TASK INPUT ::
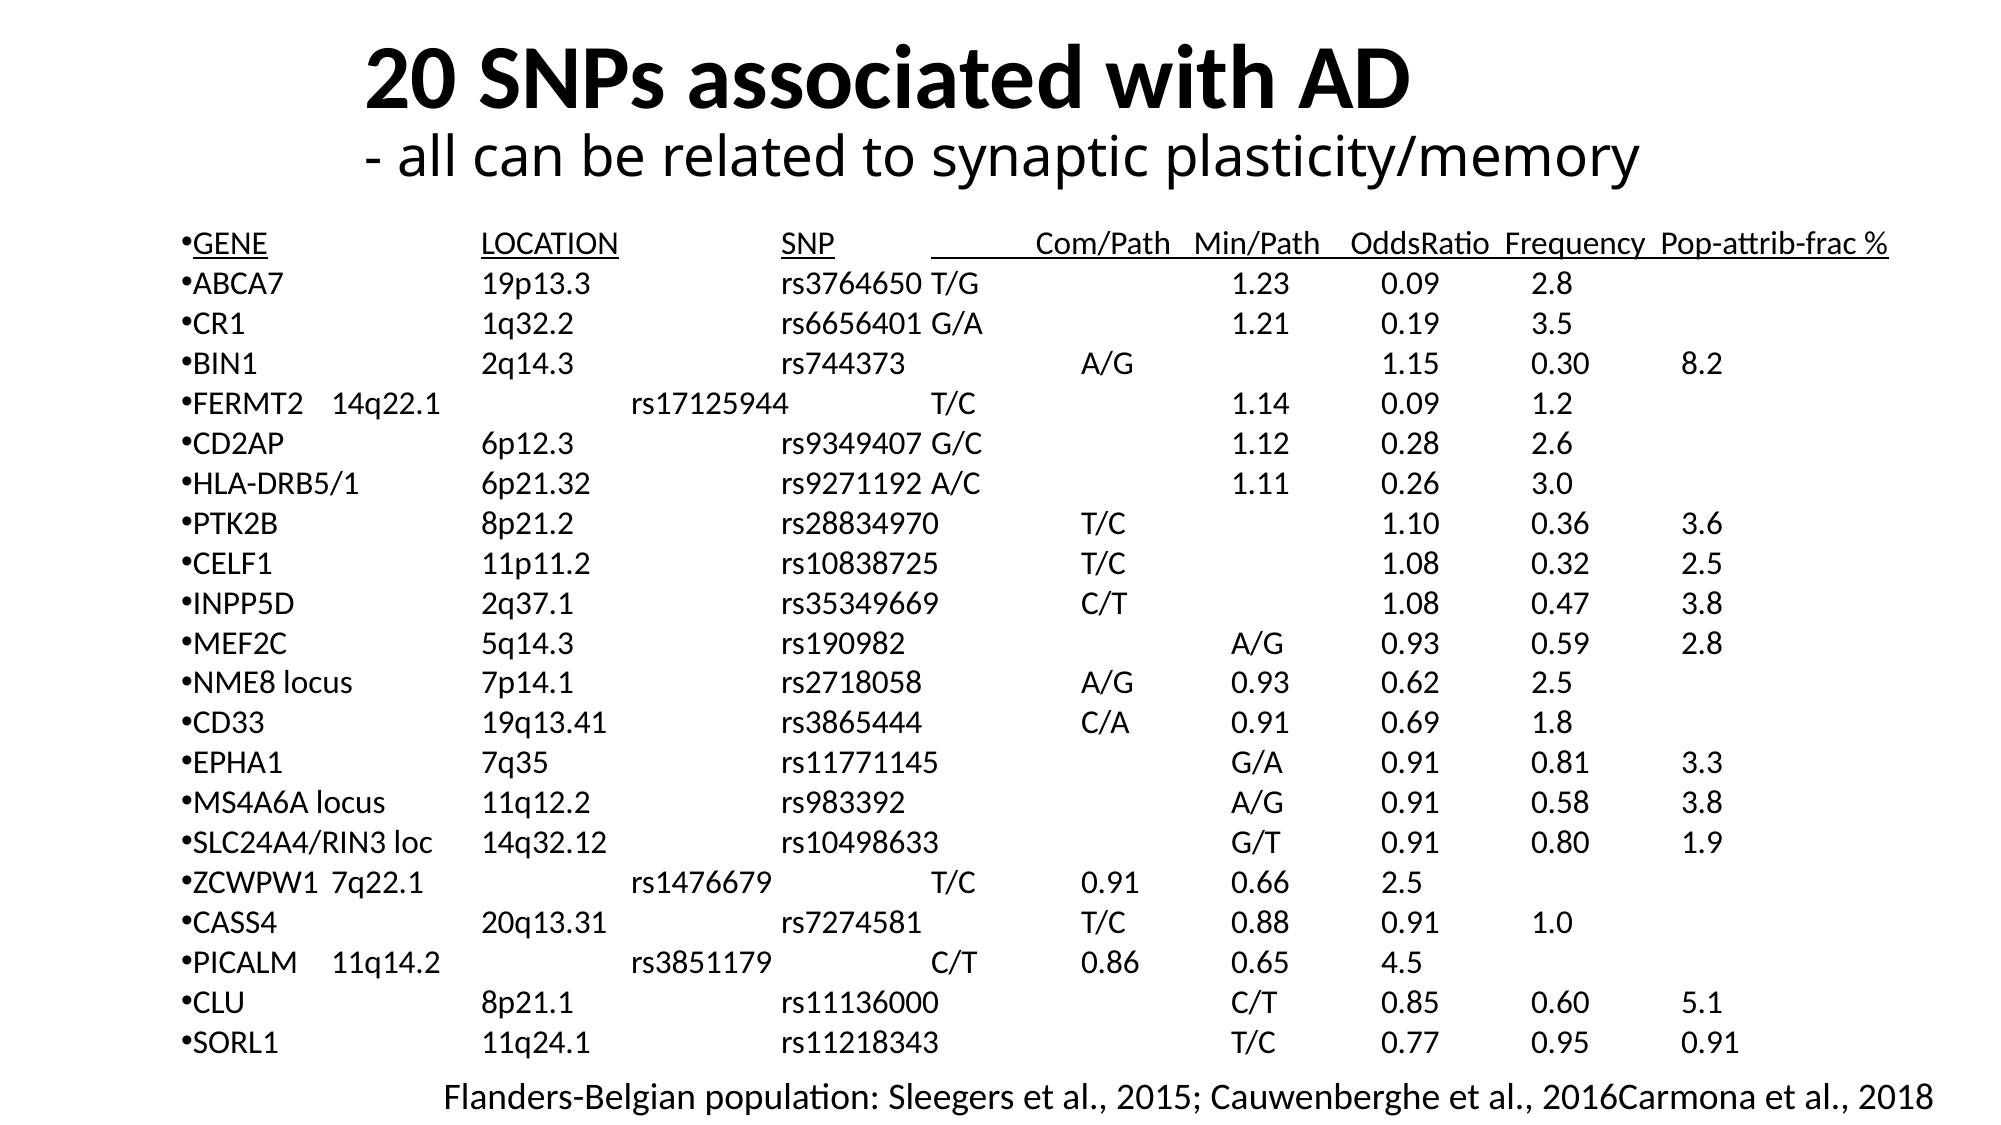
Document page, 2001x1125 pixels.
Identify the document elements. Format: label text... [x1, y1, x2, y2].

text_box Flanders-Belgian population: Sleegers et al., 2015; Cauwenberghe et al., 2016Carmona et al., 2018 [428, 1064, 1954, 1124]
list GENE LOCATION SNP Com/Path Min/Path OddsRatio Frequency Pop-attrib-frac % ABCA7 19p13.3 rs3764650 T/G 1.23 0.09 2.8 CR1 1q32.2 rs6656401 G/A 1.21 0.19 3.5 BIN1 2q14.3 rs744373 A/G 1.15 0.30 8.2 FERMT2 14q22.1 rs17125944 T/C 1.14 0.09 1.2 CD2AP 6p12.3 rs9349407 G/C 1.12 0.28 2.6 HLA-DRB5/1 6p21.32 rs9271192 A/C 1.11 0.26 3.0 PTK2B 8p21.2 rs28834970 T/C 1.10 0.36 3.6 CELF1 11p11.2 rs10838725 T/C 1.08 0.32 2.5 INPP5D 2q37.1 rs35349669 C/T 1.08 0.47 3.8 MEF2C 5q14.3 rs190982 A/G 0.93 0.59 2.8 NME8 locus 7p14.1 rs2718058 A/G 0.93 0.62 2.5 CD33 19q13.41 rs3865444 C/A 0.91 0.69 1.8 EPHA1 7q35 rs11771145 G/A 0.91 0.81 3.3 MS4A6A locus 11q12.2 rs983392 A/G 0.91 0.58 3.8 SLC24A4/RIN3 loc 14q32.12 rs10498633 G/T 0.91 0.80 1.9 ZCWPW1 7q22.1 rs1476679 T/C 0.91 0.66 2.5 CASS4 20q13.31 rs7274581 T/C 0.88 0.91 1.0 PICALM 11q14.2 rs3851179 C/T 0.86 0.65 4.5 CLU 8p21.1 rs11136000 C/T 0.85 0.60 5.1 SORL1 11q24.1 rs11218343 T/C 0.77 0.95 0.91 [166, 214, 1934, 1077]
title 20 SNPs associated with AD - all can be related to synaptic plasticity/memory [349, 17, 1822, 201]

REQUIREMENT ::
Transcribe, without alteration, the line that contains "Identify the document" together with all lines after it in the listing above.

EXERCISE RESPONSE ::
Identify the document elements. Format: label text... [x1, y1, x2, y2].

text_box Flanders-Belgian population: Sleegers et al., 2015; Cauwenberghe et al., 2016Carmona et al., 2018 [428, 1064, 1954, 1124]
list GENE LOCATION SNP Com/Path Min/Path OddsRatio Frequency Pop-attrib-frac % ABCA7 19p13.3 rs3764650 T/G 1.23 0.09 2.8 CR1 1q32.2 rs6656401 G/A 1.21 0.19 3.5 BIN1 2q14.3 rs744373 A/G 1.15 0.30 8.2 FERMT2 14q22.1 rs17125944 T/C 1.14 0.09 1.2 CD2AP 6p12.3 rs9349407 G/C 1.12 0.28 2.6 HLA-DRB5/1 6p21.32 rs9271192 A/C 1.11 0.26 3.0 PTK2B 8p21.2 rs28834970 T/C 1.10 0.36 3.6 CELF1 11p11.2 rs10838725 T/C 1.08 0.32 2.5 INPP5D 2q37.1 rs35349669 C/T 1.08 0.47 3.8 MEF2C 5q14.3 rs190982 A/G 0.93 0.59 2.8 NME8 locus 7p14.1 rs2718058 A/G 0.93 0.62 2.5 CD33 19q13.41 rs3865444 C/A 0.91 0.69 1.8 EPHA1 7q35 rs11771145 G/A 0.91 0.81 3.3 MS4A6A locus 11q12.2 rs983392 A/G 0.91 0.58 3.8 SLC24A4/RIN3 loc 14q32.12 rs10498633 G/T 0.91 0.80 1.9 ZCWPW1 7q22.1 rs1476679 T/C 0.91 0.66 2.5 CASS4 20q13.31 rs7274581 T/C 0.88 0.91 1.0 PICALM 11q14.2 rs3851179 C/T 0.86 0.65 4.5 CLU 8p21.1 rs11136000 C/T 0.85 0.60 5.1 SORL1 11q24.1 rs11218343 T/C 0.77 0.95 0.91 [166, 214, 1934, 1077]
title 20 SNPs associated with AD - all can be related to synaptic plasticity/memory [349, 17, 1822, 201]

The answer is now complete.